YWAM Kyiv Marie – Yesterday, a couple of people shared their need for some groceries. So we went to deliver. But to our surprise, when we arrived, they said they don’t need anything anymore. I was like, what shall we do with the stuff? We gave nothing away the whole afternoon. We even forgot about it.
Later in the evening, A grandma came up to us and asked if we had some tomato paste; I thought it was a random thing to ask a stranger. But Marie did not let the lady finish the sentence. She said, yes, we have it. Let me get it from the car. On our way to the car, I told her no, we don’t have tomato paste; Marie was like, let’s check. So when we opened the car, for sure, there was. We gave her all she wanted.
A few minutes later, a guy asked us if we had some bread for him. So we opened the car, and there was bread. In the next one hour, God led us to four other people. All women, who were in their 70’s.
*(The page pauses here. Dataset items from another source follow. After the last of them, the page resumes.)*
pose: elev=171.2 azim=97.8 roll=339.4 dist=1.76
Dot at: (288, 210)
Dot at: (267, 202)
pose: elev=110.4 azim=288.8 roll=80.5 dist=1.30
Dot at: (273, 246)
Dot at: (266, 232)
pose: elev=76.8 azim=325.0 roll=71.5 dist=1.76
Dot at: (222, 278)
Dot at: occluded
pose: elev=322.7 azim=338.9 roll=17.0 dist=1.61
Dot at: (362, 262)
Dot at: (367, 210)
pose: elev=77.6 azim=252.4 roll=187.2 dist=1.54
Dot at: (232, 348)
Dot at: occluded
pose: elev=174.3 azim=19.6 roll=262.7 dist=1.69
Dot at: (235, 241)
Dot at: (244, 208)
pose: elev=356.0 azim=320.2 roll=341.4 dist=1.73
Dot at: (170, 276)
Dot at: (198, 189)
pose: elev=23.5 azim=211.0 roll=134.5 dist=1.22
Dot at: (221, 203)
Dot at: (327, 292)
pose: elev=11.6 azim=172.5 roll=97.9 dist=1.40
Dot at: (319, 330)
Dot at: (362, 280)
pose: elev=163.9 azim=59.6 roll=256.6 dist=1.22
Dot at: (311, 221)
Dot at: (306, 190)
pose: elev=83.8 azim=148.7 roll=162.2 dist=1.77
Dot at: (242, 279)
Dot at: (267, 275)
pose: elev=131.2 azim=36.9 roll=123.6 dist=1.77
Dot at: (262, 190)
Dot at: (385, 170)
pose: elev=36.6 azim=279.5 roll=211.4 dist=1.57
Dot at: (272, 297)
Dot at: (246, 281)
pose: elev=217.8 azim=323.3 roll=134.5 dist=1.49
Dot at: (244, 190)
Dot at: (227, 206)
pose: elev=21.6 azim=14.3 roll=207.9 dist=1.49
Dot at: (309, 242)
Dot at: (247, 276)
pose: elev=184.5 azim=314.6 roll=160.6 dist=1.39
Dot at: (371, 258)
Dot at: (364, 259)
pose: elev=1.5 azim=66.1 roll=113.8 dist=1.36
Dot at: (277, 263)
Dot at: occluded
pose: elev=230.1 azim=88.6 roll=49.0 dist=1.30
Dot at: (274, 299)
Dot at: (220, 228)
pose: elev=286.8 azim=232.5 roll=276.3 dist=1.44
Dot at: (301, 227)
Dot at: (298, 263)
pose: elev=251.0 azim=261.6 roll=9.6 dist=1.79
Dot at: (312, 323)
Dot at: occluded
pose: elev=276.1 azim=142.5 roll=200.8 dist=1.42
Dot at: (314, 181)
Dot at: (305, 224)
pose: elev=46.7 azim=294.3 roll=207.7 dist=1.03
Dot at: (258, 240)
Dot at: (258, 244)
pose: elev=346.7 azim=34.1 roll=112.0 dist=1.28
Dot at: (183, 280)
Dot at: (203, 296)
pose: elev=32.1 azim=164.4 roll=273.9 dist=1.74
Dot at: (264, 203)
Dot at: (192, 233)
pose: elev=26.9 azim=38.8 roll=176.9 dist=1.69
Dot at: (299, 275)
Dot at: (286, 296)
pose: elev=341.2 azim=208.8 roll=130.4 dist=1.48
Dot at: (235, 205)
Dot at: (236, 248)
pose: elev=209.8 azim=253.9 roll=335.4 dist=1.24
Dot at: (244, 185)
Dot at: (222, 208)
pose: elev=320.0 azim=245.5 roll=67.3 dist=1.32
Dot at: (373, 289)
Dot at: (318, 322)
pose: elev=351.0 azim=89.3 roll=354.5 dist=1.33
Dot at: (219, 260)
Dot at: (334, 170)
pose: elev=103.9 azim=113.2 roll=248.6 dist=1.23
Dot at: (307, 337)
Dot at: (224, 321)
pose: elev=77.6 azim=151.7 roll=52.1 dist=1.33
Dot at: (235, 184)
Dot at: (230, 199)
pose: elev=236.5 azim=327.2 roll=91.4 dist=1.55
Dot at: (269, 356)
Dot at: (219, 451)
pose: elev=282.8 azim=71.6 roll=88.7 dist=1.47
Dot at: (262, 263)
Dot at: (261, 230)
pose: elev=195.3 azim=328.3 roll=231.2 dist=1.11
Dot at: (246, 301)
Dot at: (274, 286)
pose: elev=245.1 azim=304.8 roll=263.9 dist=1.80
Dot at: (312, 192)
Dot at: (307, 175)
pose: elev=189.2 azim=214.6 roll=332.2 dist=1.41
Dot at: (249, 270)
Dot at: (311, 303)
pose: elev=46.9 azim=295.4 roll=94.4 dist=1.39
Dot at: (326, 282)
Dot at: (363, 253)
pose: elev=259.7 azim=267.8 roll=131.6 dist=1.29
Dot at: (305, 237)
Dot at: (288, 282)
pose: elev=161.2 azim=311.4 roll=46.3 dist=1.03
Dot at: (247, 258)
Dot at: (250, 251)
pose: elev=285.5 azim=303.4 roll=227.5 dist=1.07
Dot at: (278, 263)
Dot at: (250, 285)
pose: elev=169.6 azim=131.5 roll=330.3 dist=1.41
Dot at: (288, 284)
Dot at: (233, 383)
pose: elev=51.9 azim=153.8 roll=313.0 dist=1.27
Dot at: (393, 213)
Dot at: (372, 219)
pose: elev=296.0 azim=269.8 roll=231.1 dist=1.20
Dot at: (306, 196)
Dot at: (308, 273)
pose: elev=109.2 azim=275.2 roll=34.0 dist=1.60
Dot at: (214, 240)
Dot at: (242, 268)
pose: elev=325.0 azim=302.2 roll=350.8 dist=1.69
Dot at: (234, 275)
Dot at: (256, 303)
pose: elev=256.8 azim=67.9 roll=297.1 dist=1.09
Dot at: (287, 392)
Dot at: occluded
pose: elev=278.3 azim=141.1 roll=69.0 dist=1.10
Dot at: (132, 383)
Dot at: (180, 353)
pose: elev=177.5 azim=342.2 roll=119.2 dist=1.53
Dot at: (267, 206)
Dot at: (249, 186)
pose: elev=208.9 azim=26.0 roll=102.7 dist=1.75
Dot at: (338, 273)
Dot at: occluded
That 90 minutes with all these people brought us so much joy.
None of the encounters was planned. Random strangers came up and shared their needs. And this car was like the Magician’s hat. Things just kept coming out of it, to the point, that they could choose what they wanted. It was a happy day; God gave us the privilege to be a blessing to those six random people.
A new law is breaking through in Ukraine. It is the law of kindness. We see a need, but we also see kindness, meeting the need. We see evil, but we also see goodness overflowing in the streets from within.
When I came to Ukraine, if there was one thing I struggled with, it was that people never smiled at strangers or, for that matter, did not make eye contact. But now, I feel people share a collective bond—a feeling of oneness. There are no strangers; everyone is a friend. People smile more. People look into the eyes more. We have made more friends this month than all the months put together.
Everybody has time to open up about their life and share their story. You become friends with cooks and soldiers, and cashiers. Everybody goes all in because there is no plan B. If plan A doesn’t work, nothing matters anyway. So we throw in our best resources, our best skills, our own lives. Kyle Schlegel…Thanks for allowing us to use your car. It has blessed hundreds of people.
YWAM Kyiv Japhin & Marie – Today, we went to a government facility; suddenly,
the air alert started ringing in our ears, reminding us to find shelter. We looked
into each other’s eyes. We were standing 10 meters apart.
She yelled, WHAT SHOULD WE DO?
I said; I don’t know.
I am someone who likes to have an answer. But at that moment, I had nothing. Two times every year, we have a fire safety drill. But we never got a war drill. So who can be prepared for a bomb?
A couple of seconds later, there was a loud blast close-by. We expected a loud explosion, and we were mentally ready for it. But our bodies were not; our minds were not prepared for it. We just stood there. Still looking into each other’s eyes, each holding groceries we were about to deliver.
These are the times when reason goes numb. You give up and are ready to accept the consequences of war.
When we arrived back home, I looked into Marie’s eyes. I knew she was a little shaken. We sat in the car for 10 minutes. What should I say? Can I say it was nothing? Can I say it was okay? It was not okay, and it was not nothing. It has been one month; we are not ready. Nobody can be ready. After the 10 minute talk in the car (more like 10 minutes staring at each other), we were ready to go, serve, and do what we were supposed to do. That blast did not stop us. So, we live another day to love and to serve.
God says, “Be still, and know that I am God; I will be exalted among the nations, I will be exalted in the earth.”

And now, the rest of the story:

YWAM was founded in 1960 and now has over 20,000 “unpaid staff” with bases in nearly every single country in the world.